第56話 理屈っぽい奴

 今日は幼馴染のみさおちゃんを連れて、海岸のドライブなどと洒落しゃれ込んでみた。天気は良いし風も穏やか、絶好のデート日和と言えるだろう。


 134号線を、一路鎌倉方面にと向け車を走らす。

 江の島を越えたあたりだろうか、視界には一面大きな海と、そこに白波が経つ光景が広がって来た。見ると何人ものサーファーが、その波間に出たり消えたりする姿が伺える。


 「素敵ねえ~、やっぱり拓君とドライブに来てよかったわ」

 彼女は昔から僕のことを、そう呼んでいる。

 それでも、気分が良いというのは本当のことだろう。彼女は幾分目を細める様にして、その涼しげな景色を眺めている。


 急に操ちゃんがボソリとつぶやいた。

 「波ってなんで立つんだろう?・・・」


 僕はさりげなく答える。

 「それは、海水が風に吹かれるからだよ。コップの水に口で息を吹きかると、そこにも波ができるよね。それに、地球には「貿易風」や「偏西風」といった風が常に吹いているしね。ただ、それだけではないんだよ。海水はそれ自体が流動しているんだ。つまりこれは、地球の自転・公転、月や太陽なんかの惑星の引力が関係しあって引き起こされているもので・・・」

 「・・・・・」

 横を見ると、ポカンと口を開けたままの彼女がいた。



 鎌倉に着いた僕たちは、昼食に海鮮丼定食を頼むことにした。せっかくここまで来たのだから、海の幸を頼まないというてはないだろう。
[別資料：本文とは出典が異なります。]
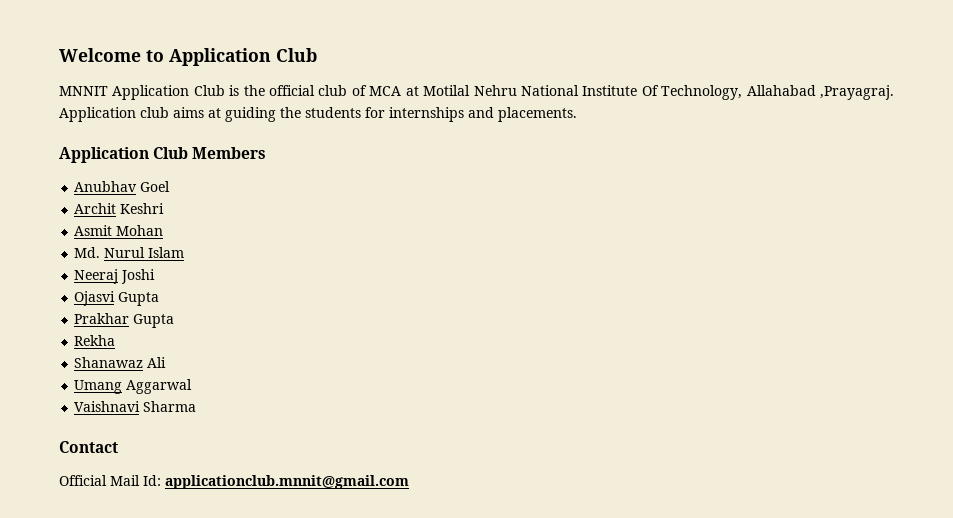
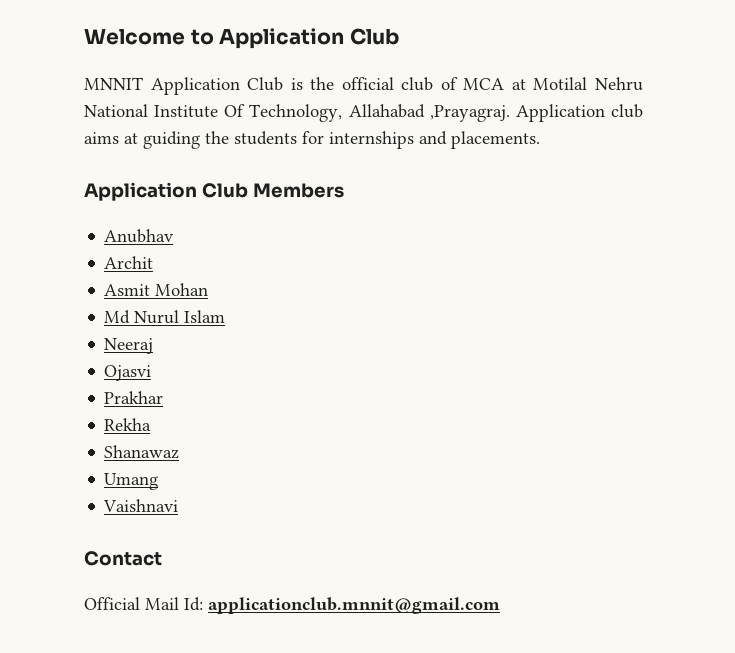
[140,181,171,192] Goel -> (175, 236) none
[120,203,165,214] Keshri -> (154, 262) none
[74,247,101,258] Md. -> [104,310,131,324] Md
[121,269,156,284] Joshi -> (154, 346) none
[118,292,160,306] Gupta -> (152, 373) none
[133,314,175,328] Gupta -> (164, 397) none
[147,357,167,368] Ali -> (180, 452) none
[126,379,193,394] Aggarwal -> (159, 481) none
[143,401,197,412] Sharma -> (179, 505) none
 早速それが運ばれてきた。お椀からはみ出しそうなほどの新鮮な刺身と、魚介類で取った出汁だしの味噌汁が付いている。

 操ちゃんが、それを口にする。


 「うわ~、この味噌汁、最高においしいわ!」

 僕もひと口、それをすすった。なるほど、様々な旨味うまみが複雑に絡み合っているようだ。

 「うん、昆布のグルタミン酸にカツオのイノシン酸はもちろん、シイタケのグアニル酸までほど良く出ている感じがするね。それに何だろう、もうひとつ何か他の成分も・・・」

 首を傾げる僕を、彼女は不思議そうに見詰めている。

 

 「分かったぞ! この味は、貝類から抽出されたコハク酸に違いない」

 満足げな僕の顔とは裏腹に、彼女は少し引きった笑いを寄せる。


 

 夕方、江の島にと繋がる弁天橋まで戻って来た二人。夕焼けの中、西の空にひときわ輝いた星が見える。

 「拓君、今日はありがとう」

 操ちゃんは、僕の手を握りながら照れくさそうに下を向く。

 「操ちゃん、ほら一番星・・・」

 「ほんと、ロマンティックねえ~」


 「まあ、もっとも正確に言うならば、あれは金星が太陽の光を受けて輝いているだけで、僕たちが言っているとは違うんだけどね」

 「えっ?・・・」

 「つまり、夜空の星とは、ほとんどが太陽と同じ仲間で、恒星こうせいと呼ばれているものなんだ。それらの恒星は、核融合かくゆうごう反応によって生じるエネルギーで光っているんだけど、地球からいちばん近い「ケンタウルス座」のプロクシマ・ケンタウリでも、地球からの距離は4.1光年も離れているんだよ」


 「えっ、そうじゃなくて・・・」

 「あっ、ごめん。何故夕焼けがオレンジ色をしているのかだったっけ? それはね、可視光線の波長には・・・」

 「あ―――――っ、もういいわよ。何だか頭が混乱してきちゃったみたい」

 急に彼女は耳をふさぐような真似をする。


 「大丈夫かい。でもそれは、頭が混乱したんじゃなくて、思考回路をつかさどる神経細胞シナプスに過剰な電流が流れたか、過剰なカリウムイオンが・・・」

 「ちょっと待って! 拓君、待ってよ・・・」


 「そんなことは、どうだっていいの。見てよ、江の島の灯り綺麗でしょ! でもなぜだかなんて私にはどうでもいいことなの・・・」

 「しかし、物事には理屈というものが存在していて・・・」

 「理屈?・・・」


 「じゃあ聞くけど、拓君は、なぜ今日私をドライブに誘ってくれたの?」

 「そ、それは・・・」


 「なぜ、手を繋いでいるだけなのに、心臓がこんなにドキドキするの?・・・」

 「操ちゃん・・・」


 「なぜ、拓君は私のことが好きなの?・・・」

 暗がりの中、二人の距離が少しだけちぢまって行く。